Way back in my early years in Mexico, my then boyfriend said to me—you need to add sal blanca and I thought to myself, “Sal blanca? What other kind is there?” Remember this was 20 years ago before today’s designer pink or black or whatever gourmet salt that I don’t know much about since I live deep in the Mexican hinterland. But I do now know all about sal blanca, except for what to call it in English, or even what it is exactly.
Sal blanca is the secret essential ingredient to Oaxacan, or at least Mixteca cooking. Sal blanca is not table salt, know as sal fina around here. I’ve searched the internet in both English and Spanish hoping to learn what exactly sal blanca is, and the only thing I’ve found is that Diane Kennedy referred to is as “the local mineral salt” in her Oaxaca Al Gusto cookbook. BTW, while I totally respect her immense knowledge of Mexico and Oaxacan Cuisine, I think she has the recipe that this reference appeared in wrong, because she says that this one Mixteca dish nopales are boiled in water with sal blanca, but the whole point of adding sal blanca to nopales is so that you don’t need any water—but I’ll get to that in a minute.
So I was presented with a bag of sal blanca, “white salt”, by my then boyfriend, it was a coarse, irregular material, not coarse like sea salt, more like salt that had gotten wet and some was clumped together, some of the pieces are kind of elongated splinter like and others were more like grains. I tasted it and its taste was more like baking soda than salt—“This is unrefined bicarbonato de sodio”, no he said, it was different. And tasting them side-by-side, the taste is not the same, but it’s still definitely more like baking soda than table salt. Maybe is just sodium carbonate, rather than sodium bicarbonate. Or maybe it’s calcium carbonate. As I said, I’ve scoured the internet looking for the answer to no avail.
But what is it for? You need to add it to a wide range of Mixtec dishes. It’s highly alkaline, so it balances acidic ingredients. That means anything with tomato, or nopal, and especially anything with tomatillos absolutely must have sal blanca in it or it will taste sour. I marvel at how people can eat the enchiladas verdes I was served in northern Mexico they were so sour they made my mouth pucker.
Sal blanca is not used instead of table salt but in addition to it in salsas and other dishes. When I lived in a different region of Mexico I took some with me and Mexicans raved about my salsas. It’s a very special kind of satisfaction to be a not-very-culinary-gringa and have Mexicans rave about your salsas. It was the sal blanca, I know it was. It’s absolutely key to a salsa verde, especially my favorite raw salsa verde.
For nopales, sal blanca draws the liquid out, making the finished product that is neither slimy nor sour. You cut your raw nopales in stripes or squares then rub some sal blanca on them and let that stand for 10 or more minutes, at which time it will look like you poured a bucket of slime over the nopales.

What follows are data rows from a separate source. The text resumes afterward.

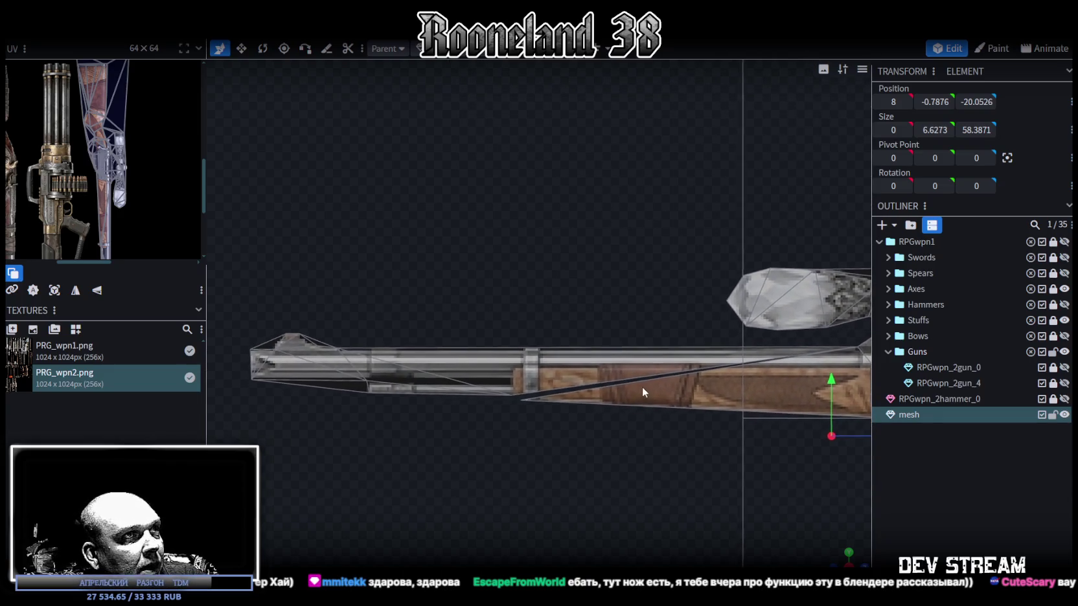
left_click(273, 345)
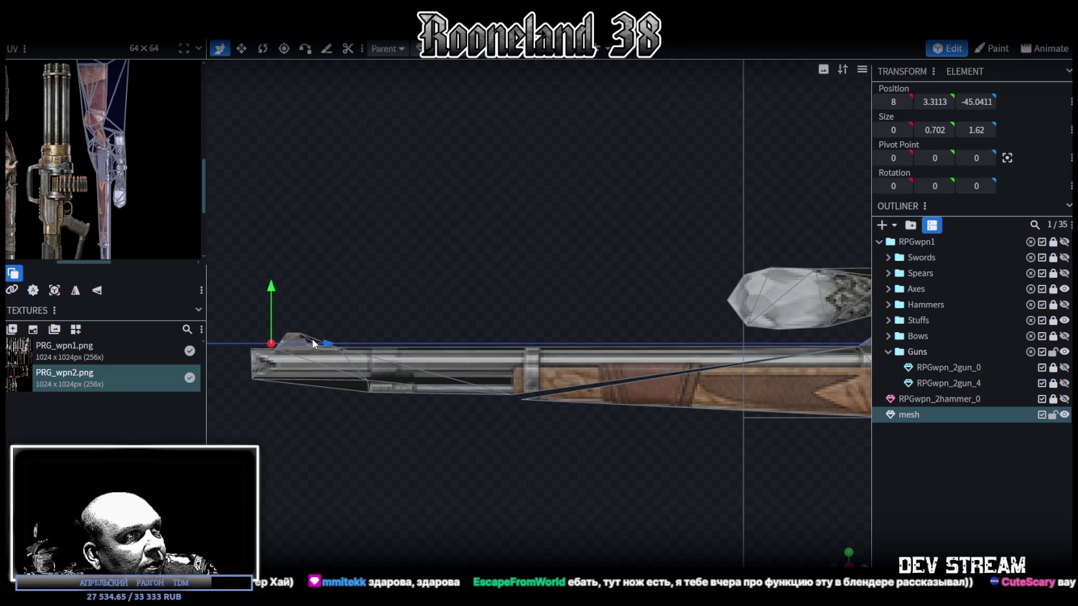
left_click(410, 370)
left_click(410, 370)
scroll(480, 391, "down", 2)
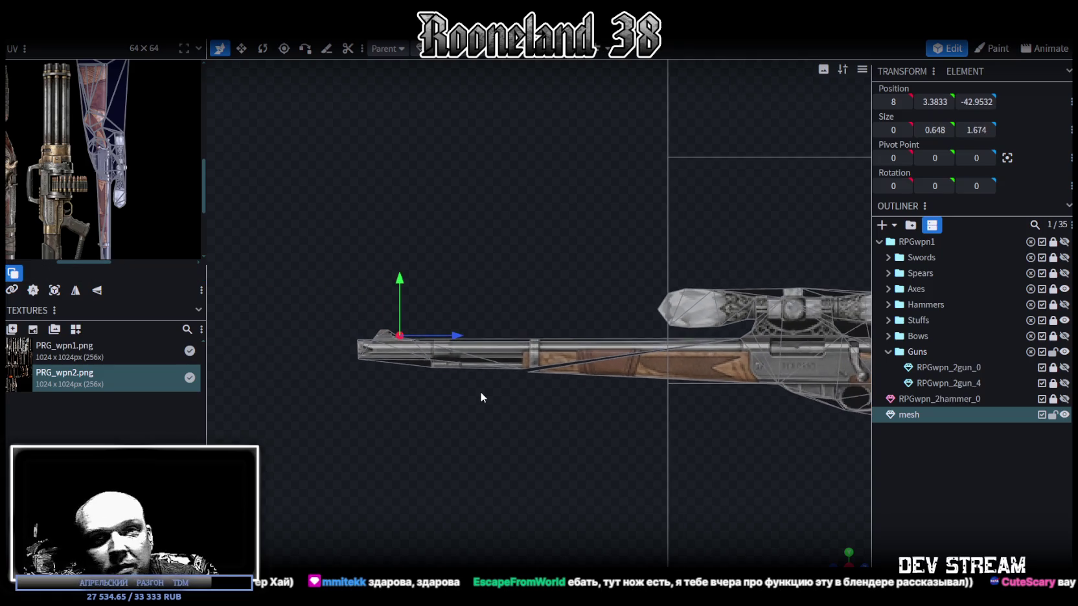
key("KP_3")
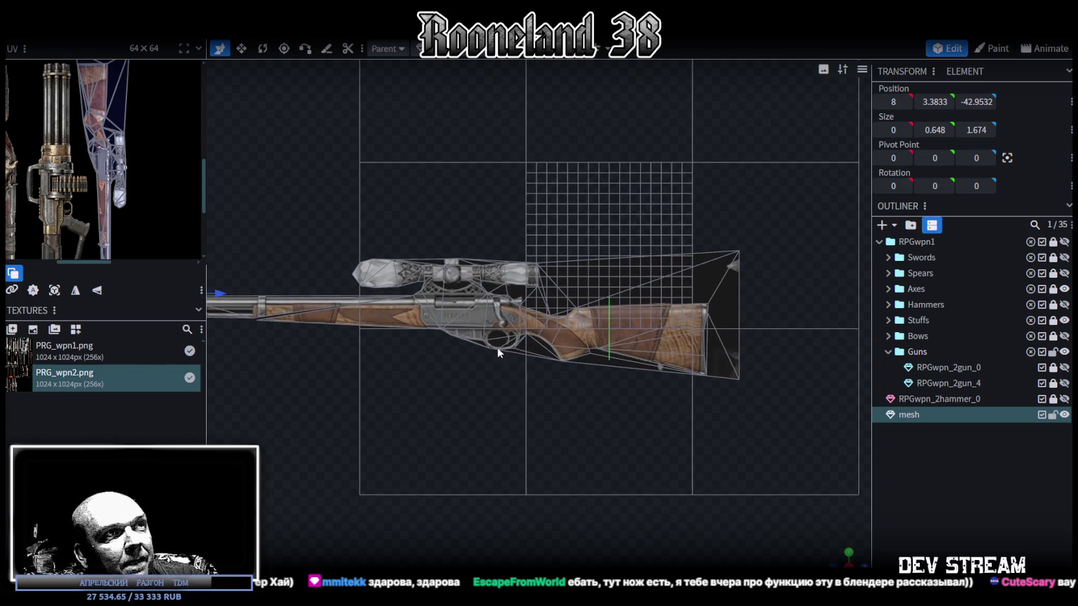
scroll(515, 364, "up", 2)
Step: Inspect the mesh faces around the trigger guard, action and stock
left_click(515, 387)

You can put this right onto the stove and cook them until the slime has almost completely boiled away, moving continuously or they will burn. Do not add any water or oil or any other ingredient. Once cooked you can add diced raw onion, tomato, chile verde and cilantro for a delish and healthy treat. Grilling is a popular way to cook nopales and sal blanca is also used here. You score the surface of the nopal (after the spines are removed of course!) I usually do crisscrossing lines over both sides of the whole pad just cutting through the outer skin. Then rub with sal blanca and again let them stand at least ten minutes as the sal blanca draws the water out. Then pop on the grill or griddle—try adding Oaxacan string cheese after flipping it over!
You also add a bit of sal blanca into the water in which you are soaking dried beans to keep them soft. And you can add it to the water in which you are cooking green beans to keep them a bright green color.
Where do you get it? In the Mixteca it is sold in bulk in dry grocers or you can usually get a few grams at the local corner store as it really is one of those, I-can’t-cook-if-I’m-out items.